Una MotoGP moderna, rispetto ad una di cinque anni fa, viaggia su di un altro pianeta. Meno bella forse, ma nelle competizioni è bello ciò che funziona. Ora per andare forte una moto ha bisogno delle ali, dell’abbassatore in partenza (l’holeshot) e del “cucchiaio” per raffreddare la gomma posteriore. Tutte idee portate dalla Ducati dell’Ingegner Dall’Igna e poi, col tempo, riproposte più o meno fedelmente dagli altri costruttori. Oggi la Desmosedici GP21 ha ruote lenticolari, un nuovo codino e, soprattutto, una carena che ottimizza il rendimento, ideata per fare l’ennesimo passo in avanti anche con il congelamento dello sviluppo motoristico. Massimo Calandri (La Repubblica) ha intervistato Gigi Dall’Igna, Direttore Generale di Ducati Corse, in vista del secondo GP della stagione che si correrà ancora in Qatar. Ecco gli estratti più interessanti.
Dopo aver stupito durante i test con Jack Miller, in fondo al rettilineo (a 362,4 Km/h) con Johann Zarco ed il sabato in qualifica con Pecco Bagnaia, chiunque si sarebbe aspettato di vedere una Ducati sul primo gradino del podio. C’è chi, addirittura, pensava di vederne tre.

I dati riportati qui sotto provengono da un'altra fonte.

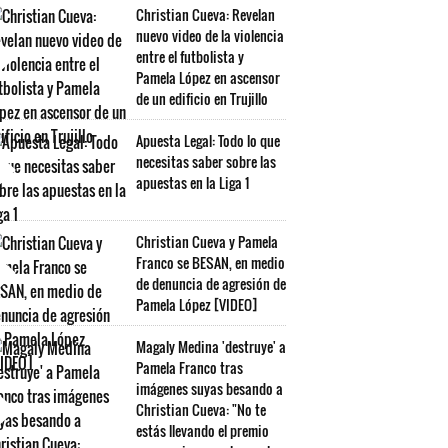
Christian Cueva: Revelan
nuevo video de la violencia
entre el futbolista y
Pamela López en ascensor
de un edificio en Trujillo
Apuesta Legal: Todo lo que
necesitas saber sobre las
apuestas en la Liga 1
Christian Cueva y Pamela
Franco se BESAN, en medio
de denuncia de agresión de
Pamela López [VIDEO]
Magaly Medina 'destruye' a
Pamela Franco tras
imágenes suyas besando a
Christian Cueva: "No te
estás llevando el premio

Perché la Desmosedici andava fortissimo e i piloti sembravano tutti, ognuno a modo proprio, competitivi. La storia recente poi ci insegna che la Ducati in Qatar è la moto da battere. Dall’Igna tuttavia non si dice poi così sorpreso dalle prestazioni di Mavericks Vinales: “Non mi sembra così strano: Yamaha è la casa costruttrice che qui ha collezionato più successi. La pista è favorevole anche a noi, negli ultimi anni avevamo vinto ma al fotofinish. Poi ci si è messo di mezzo il vento, che ci ha rovinato i piani: abbiamo una moto più sensibile alle raffiche per caratteristiche di aerodinamica. Non è una scusa, anzi: dobbiamo migliorare su questo aspetto. Siamo comunque arrivati al secondo e terzo posto. Per domenica siamo molto fiduciosi. E se non vinciamo, ci restano 19 gare per rifarci”.
Nonostante il congelamento dello sviluppo motoristico, Ducati (come ogni anno) ha portato moltissime novità: “Il congelamento è parziale, ci sono tante cose intorno su cui lavorare - ha spiegato Dall’Igna - l’impianto di scarico, l’aspirazione, le mappature. E l’aerodinamica. Ci siamo concentrati sulla carenatura. Funziona. Però l’abbiamo provata solo qui, è presto per dire se ci potrà dare vantaggi anche altrove. Il segreto? Certi paramenti per ottimizzare il rendimento, non posso dare altri dettagli. Gli altri ci impiegheranno un po’ a copiarci. E quando capiranno, avremo trovato qualcosa di nuovo. Fa parte del gioco. Ma sulla velocità pura, credo siamo arrivati al limite: con queste regole, non penso potremo fare di più”.
Poi, a domanda, risponde che nella vita preferisce prendersi il suo tempo, anche se con qualche eccezione: “Se vado piano come un lemure? Ma no: in auto, in Germania, ho toccato i 260-270. E sono salito su di una Panigale, andando anche oltre. Però quando devo prendere delle decisioni sono un tipo riflessivo. Non mi piace correre”.
Parlando dei suoi piloti invece, smentisce l’idea che per guidare la sua Ducati serva una guida violenta: “È chiaro che in certe fasi bisogna essere aggressivi, ma la MotoGP deve essere guidata in maniera fluida. Miller non è un violento, naturalmente non lo era Lorenzo. Uno dei motivi per cui ho voluto Zarco, è dimostrare che anche con qualche modifica nello stile si può andare forte con una moto come la nostra. I nuovi piloti? Sono come libri appena aperti, mi piacciono molto. Hanno portato una ventata di aria fresca: ci voleva, specie per un vecchio come me”.
Infine, una battuta sul suo rapporto con la casa di Borgo Panigale: “Come tutti i matrimoni, ci sono cose bellissime e altre meno. La cosa più importante è l’obiettivo, il motivo dei nostri sacrifici: credo che quest’anno mondiale sia davvero possibile riportarlo a Borgo Panigale, e faremo di tutto per riuscirci”.